● OBIETTIVO DEL COMPITO: Stampa senza modifiche la parte del brano selezionato che comincia con "di Mariangela Macocco" e prosegue fino a "il freddo pungente.".

● BRANO SELEZIONATO:
Kurt Vile Pitchfork 1

Kurt Vile Pitchfork 1

 

di Mariangela Macocco

Appuntamento da qualche anno immancabile nella programmazione dell’autunno musicale parigino, il Pitchfork Music Festival  non ha tradito le aspettative nemmeno in questa edizione targata 2015. Molto felice la scelta del luogo e perfetta l’organizzazione dell’evento: sicuramente, assieme al palinsesto davvero d’avanguardia, anche la logistica ha grande peso nel meritato successo di questa kermesse musicale, capace di attrarre un folto pubblico, locale e non, anche in un periodo dell’anno certo non fra i più felici per il freddo pungente.

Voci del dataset
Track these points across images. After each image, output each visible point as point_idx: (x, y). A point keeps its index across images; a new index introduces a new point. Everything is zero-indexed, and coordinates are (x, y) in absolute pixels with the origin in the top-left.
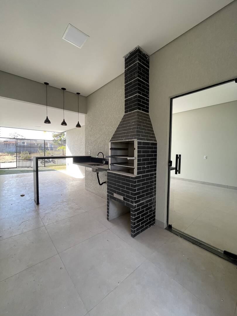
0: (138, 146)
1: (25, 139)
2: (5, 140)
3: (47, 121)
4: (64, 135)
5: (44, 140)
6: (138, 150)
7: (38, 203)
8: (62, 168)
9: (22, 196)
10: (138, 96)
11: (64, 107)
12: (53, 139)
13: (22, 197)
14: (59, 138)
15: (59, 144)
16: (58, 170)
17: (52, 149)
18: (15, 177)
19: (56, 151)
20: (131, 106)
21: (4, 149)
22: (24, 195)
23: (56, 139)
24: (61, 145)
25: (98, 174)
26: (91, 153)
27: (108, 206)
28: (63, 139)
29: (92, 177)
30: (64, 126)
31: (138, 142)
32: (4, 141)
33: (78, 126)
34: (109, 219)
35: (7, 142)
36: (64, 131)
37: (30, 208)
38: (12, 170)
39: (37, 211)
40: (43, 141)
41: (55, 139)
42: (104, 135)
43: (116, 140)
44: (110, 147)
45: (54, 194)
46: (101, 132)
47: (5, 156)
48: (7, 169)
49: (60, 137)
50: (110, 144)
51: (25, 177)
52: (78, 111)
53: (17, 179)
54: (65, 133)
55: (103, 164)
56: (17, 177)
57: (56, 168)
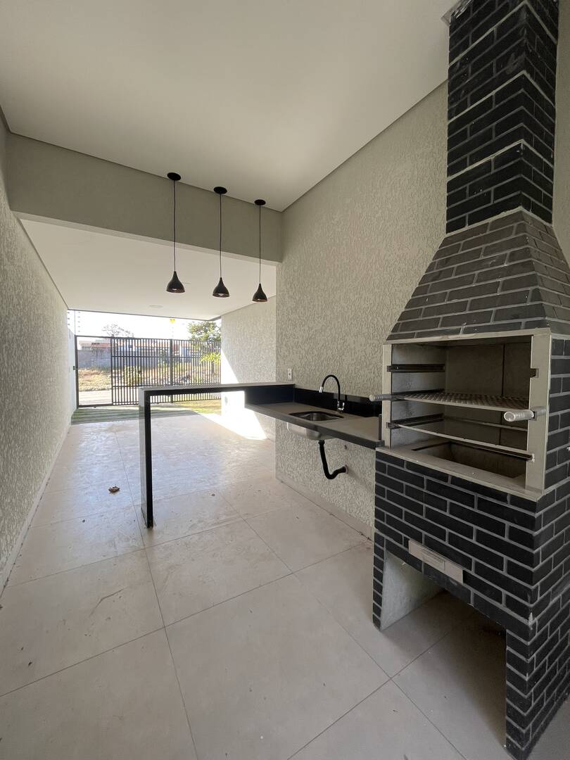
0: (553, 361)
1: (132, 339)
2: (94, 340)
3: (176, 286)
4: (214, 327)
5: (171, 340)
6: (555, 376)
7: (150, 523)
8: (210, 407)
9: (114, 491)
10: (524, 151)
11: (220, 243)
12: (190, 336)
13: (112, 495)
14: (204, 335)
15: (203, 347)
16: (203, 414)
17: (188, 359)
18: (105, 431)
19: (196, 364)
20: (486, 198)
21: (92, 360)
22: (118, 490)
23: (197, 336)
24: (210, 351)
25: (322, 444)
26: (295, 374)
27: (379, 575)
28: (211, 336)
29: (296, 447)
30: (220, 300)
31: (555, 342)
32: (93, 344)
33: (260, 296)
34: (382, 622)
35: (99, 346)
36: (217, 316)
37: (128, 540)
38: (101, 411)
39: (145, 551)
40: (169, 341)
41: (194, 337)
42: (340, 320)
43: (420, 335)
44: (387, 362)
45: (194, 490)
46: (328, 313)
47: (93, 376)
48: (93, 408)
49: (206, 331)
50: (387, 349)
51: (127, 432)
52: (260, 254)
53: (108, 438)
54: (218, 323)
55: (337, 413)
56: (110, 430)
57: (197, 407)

● RISPOSTA AL COMPITO:
di Mariangela Macocco

Appuntamento da qualche anno immancabile nella programmazione dell’autunno musicale parigino, il Pitchfork Music Festival  non ha tradito le aspettative nemmeno in questa edizione targata 2015. Molto felice la scelta del luogo e perfetta l’organizzazione dell’evento: sicuramente, assieme al palinsesto davvero d’avanguardia, anche la logistica ha grande peso nel meritato successo di questa kermesse musicale, capace di attrarre un folto pubblico, locale e non, anche in un periodo dell’anno certo non fra i più felici per il freddo pungente.